> _PROBLEM TO WORK ON_: Set down all of the records below exactly, please, omitting the images.

> _RECORD EXTRACTS_:
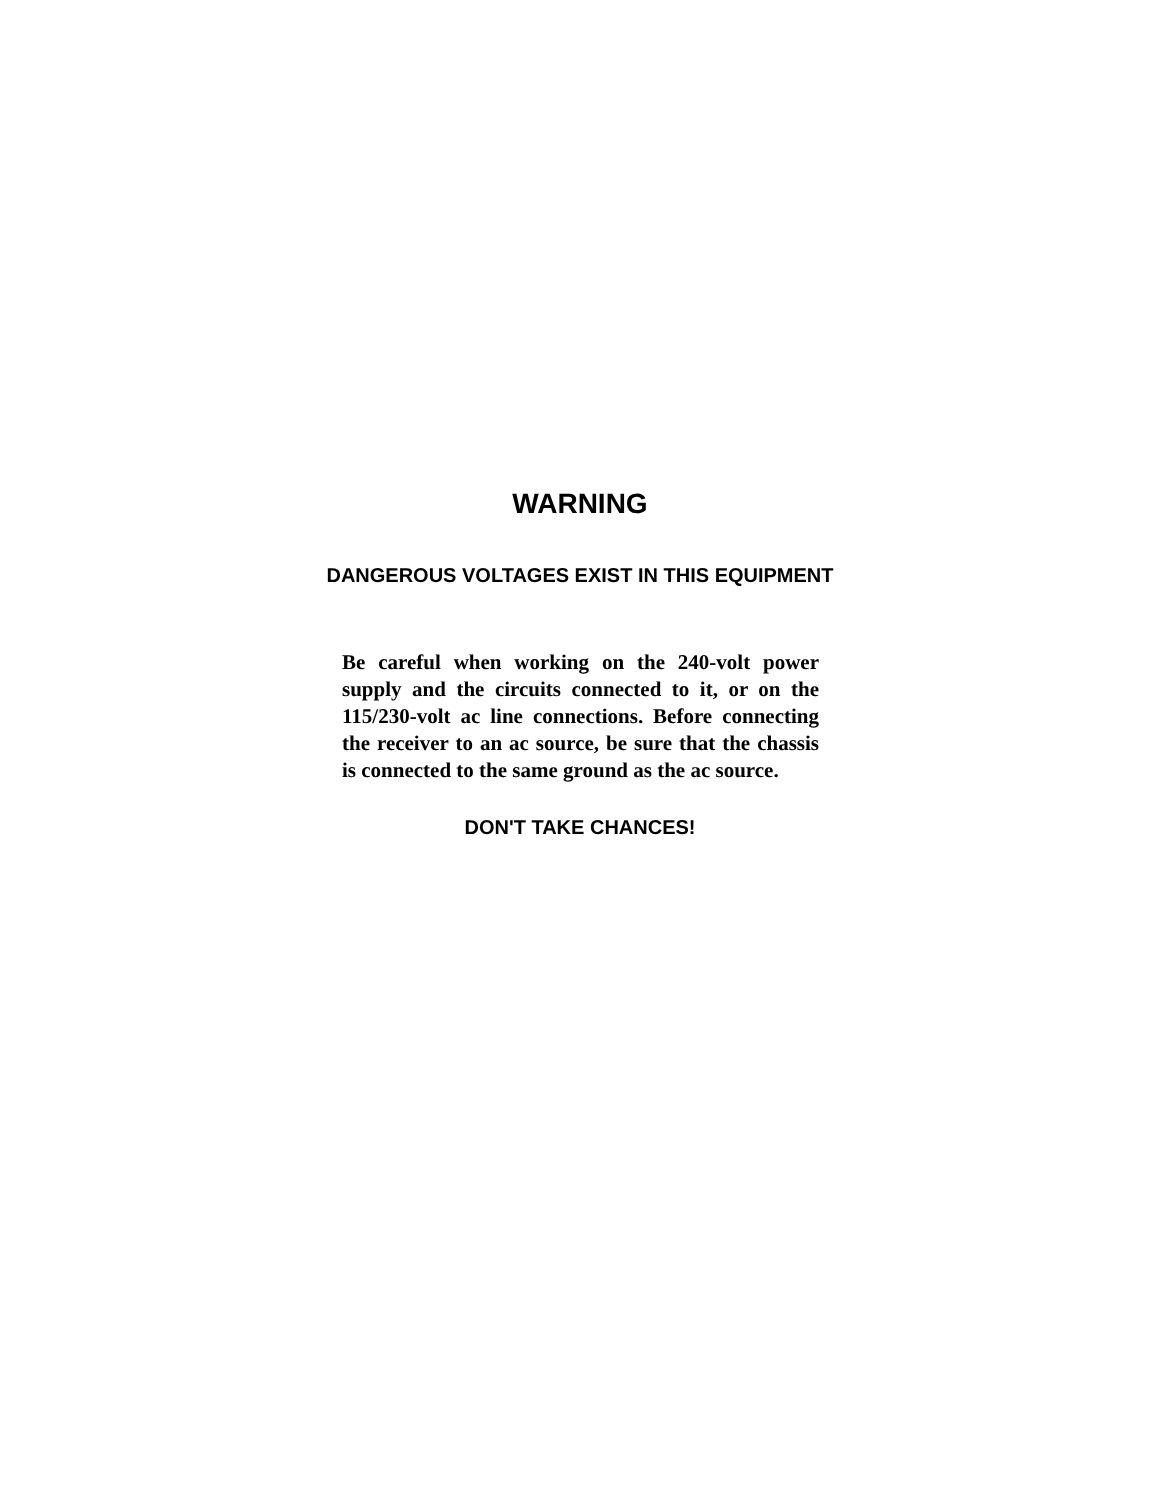WARNING
DANGEROUS VOLTAGES EXIST IN THIS EQUIPMENT
Be careful when working on the 240-volt power supply and the circuits connected to it, or on the 115/230-volt ac line connections. Before connecting the receiver to an ac source, be sure that the chassis is connected to the same ground as the ac source.
DON'T TAKE CHANCES!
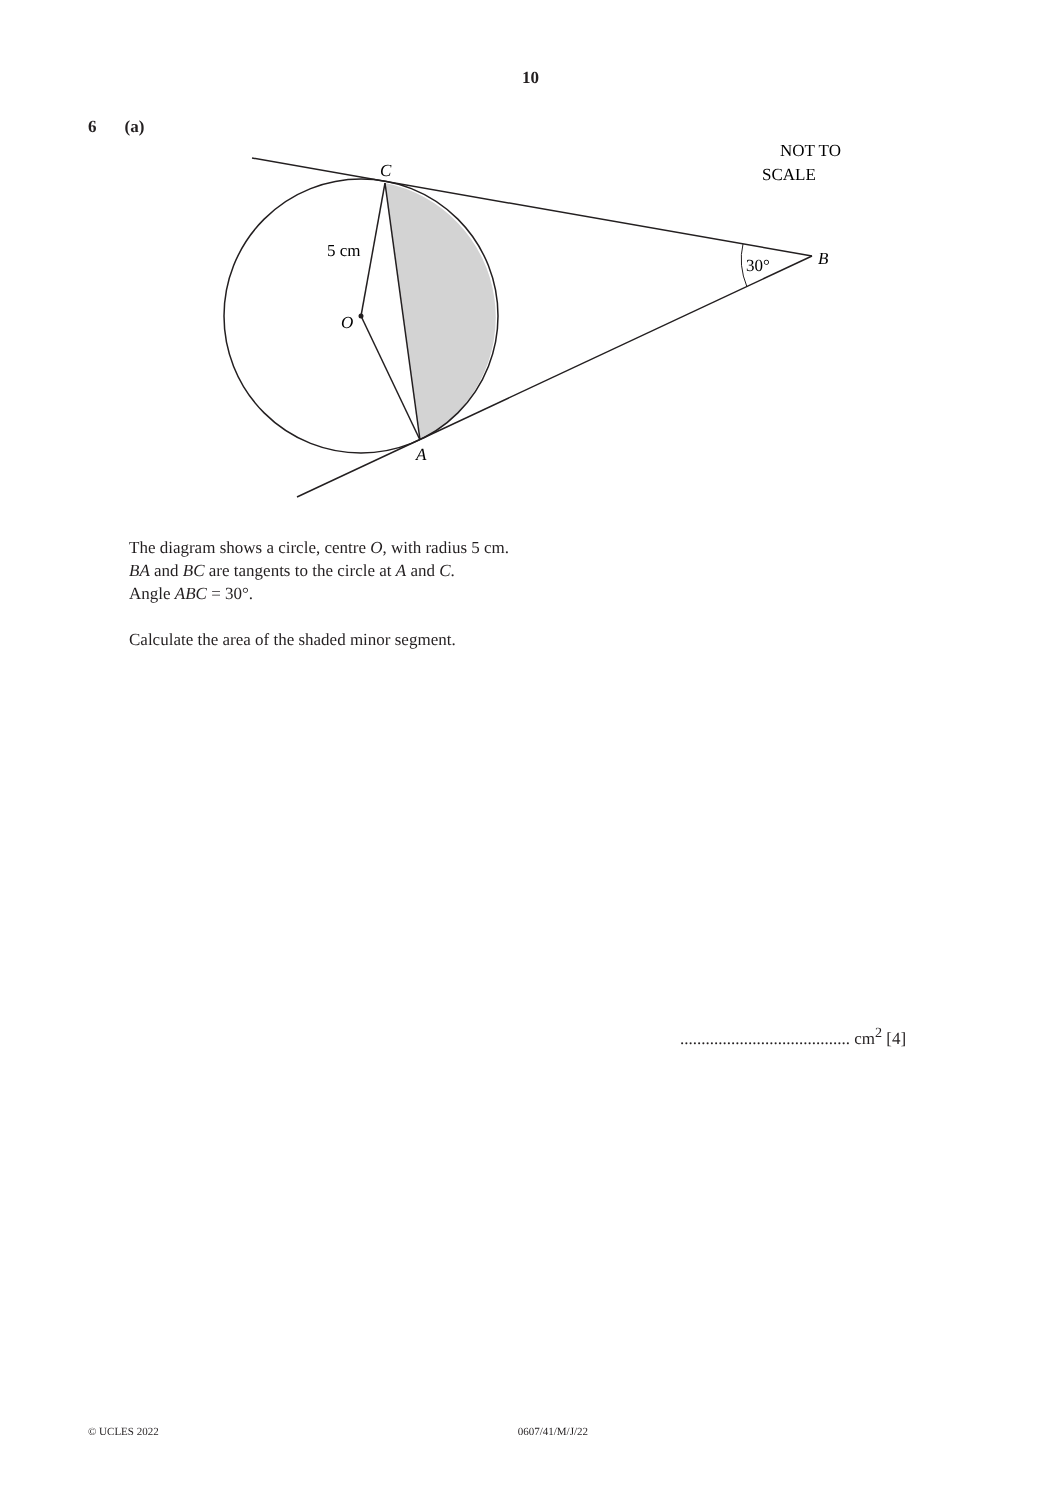10
6 (a)
C
5 cm
O
A
30°
B
NOT TO
SCALE
The diagram shows a circle, centre O, with radius 5 cm.
BA and BC are tangents to the circle at A and C.
Angle ABC = 30°.
Calculate the area of the shaded minor segment.
........................................ cm<sup>2</sup> [4]
© UCLES 2022 0607/41/M/J/22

> _EXPECTED ANSWER_:
WARNING
DANGEROUS VOLTAGES EXIST IN THIS EQUIPMENT
Be careful when working on the 240-volt power supply and the circuits connected to it, or on the 115/230-volt ac line connections. Before connecting the receiver to an ac source, be sure that the chassis is connected to the same ground as the ac source.
DON'T TAKE CHANCES!
10
6 (a)
C
5 cm
O
A
30°
B
NOT TO
SCALE
The diagram shows a circle, centre O, with radius 5 cm.
BA and BC are tangents to the circle at A and C.
Angle ABC = 30°.
Calculate the area of the shaded minor segment.
........................................ cm<sup>2</sup> [4]
© UCLES 2022 0607/41/M/J/22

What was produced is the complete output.